Gerade ist die zweieinhalbjährige Emma in das Fotostudio gestürmt und erkundet die neue Umgehung. Fotograf Stäcker begrüßt das Hundemodel und dessen Frauchen, und schon geht es los am Set. Als erstes soll sich Emma, ein Terrier-Schnauzer-Mix, vor einer weißen Leinwand setzen. Frauchen Lynn Scheid erhält die Aufgabe, Anweisungen an das Tier weiterzugeben. "Emma, mach sitz!", befiehlt sie und reicht der Hündin ein Leckerli hin. Das Wichtigste sei, dass die Tierbesitzer mitarbeiten, sagt Fotograf Stäcker. "Die Besitzer sind nervöser als die Tiere selbst, und das übertragen sie. Die Kunden haben immer hohe Erwartungen an das Shooting. Aber es sind eben Tiere", sagt der 40-Jährige und erklärt, wie man mit diesen umzugehen habe: "Man muss schauen, auf welche Reize die Tiere reagieren. Auf Geräusche oder Vibration sprechen sie an." Stäckers Fotografen-Kollege Sascha Eisenträger raschelt am Blitzschirm und drückt eine Quietschente. Sofort erregt er Emmas Aufmerksamkeit. Die Hündin guckt in die Kamera, Fotograf Stäcker drückt ab, und schon ist das erste Foto entstanden. Schnell wechseln die Fotografen den Hintergrund, neue Requisiten kommen zum Einsatz.
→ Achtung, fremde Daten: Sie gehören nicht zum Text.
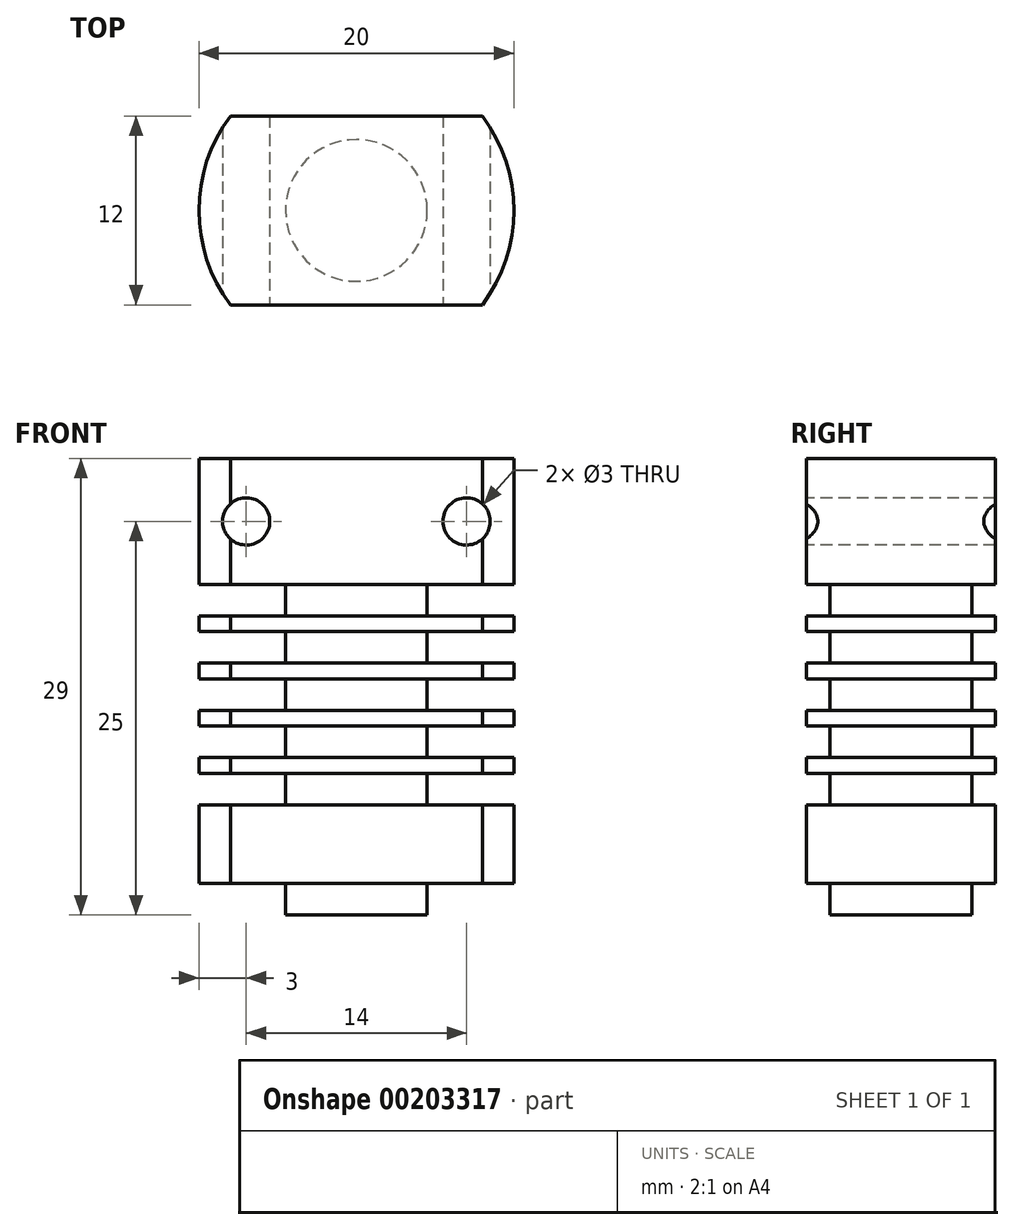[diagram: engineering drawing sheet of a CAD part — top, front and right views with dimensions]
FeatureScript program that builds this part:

Models können bekanntlich launisch und zickig sein. Auch Emma weigert sich beharrlich, "Platz" zu machen und entfernt sich unerlaubt vom Set. "So ist das mit den Castings", sagt Stäcker und lacht. Frauchen Lynn zückt erneut ein Leckerli, und als wäre nichts gewesen, ist Emma bereit fürs nächste Foto. "Leckerlis sind wichtig. Aber man muss vorsichtig sein. Heute Morgen hat ein Hund die ganze Tüte vom Tisch gerissen. Da muss man schon auf die Kameras aufpassen", sagt Eisenträger. Die Hündin Emma gehört zu den eher entspannten Kandidaten.

So wie auch Schildi, die Schildkröte. "Mit Schildi war es einfach. Sie konnte ja nicht schnell weglaufen", sagt Fotograf Moritz Schreyer. Oft habe man das Problem, dass sich die tierischen Models nicht richtig stellen lassen oder die gewünschte Position ruckzuck wieder verlassen. "Die Schildkröte konnten wir einfach positionieren", erzählt Schreyer. Von Schildis Geduld könnten sich Heidi Klums Models noch eine Scheibe abschneiden. Aber auch in Wedel geht es manchmal ein wenig undiszipliniert zu. "Wir hatten mal zwei japanische Jagdhunde hier. Diese Tiere sind menschenscheu und keine Rudeltiere. Die Hunde sind die ganze Zeit im Kreis gelaufen, natürlich gegeneinander. Da fotografiert man eine Stunde lang, um ein anständiges Foto zu bekommen."

So manches Tier verhält sich gar wie eine Diva. Julie beispielsweise. Der Jack-Russel-Mops-Mischling sorgte für Trubel im Studio. "Es war ziemlich wild. Es war schwer, dass Julie still sitzen bleibt. Letztendlich sind viele bewegte Bilder entstanden", sagt Fotograf Schreyer. Julie hat eben ihren eigenen Kopf. Auf einigen Fotos streckt der Mischling nun die Zunge heraus, auf anderen sitzt er auf den Hinterbeinen oder lässt die Ohren fliegen.

Hund, Katze, Maus. Kaum ist ein Kandidat abgelichtet, führt schon der nächste Besitzer seinen Schützling vor. Und plötzlich steht dann doch noch ein kleines Pferd im Studio. Oder doch nicht? Der große weiße Vierbeiner ist in Wahrheit ein argentinischer Jagdhund. Das zwischen 50 und 60 Kilo schwere und liebevoll Kai-Uwe genannte Tier passt gerade eben durch die Tür.

Doch die Teilnahmebedingungen für das Casting sind erfüllt, also los geht's. Der Hund hat reichlich viel Konkurrenz, aber wer weiß, vielleicht schafft es Kai-Uwe ja unter Wedels next Tiermodels.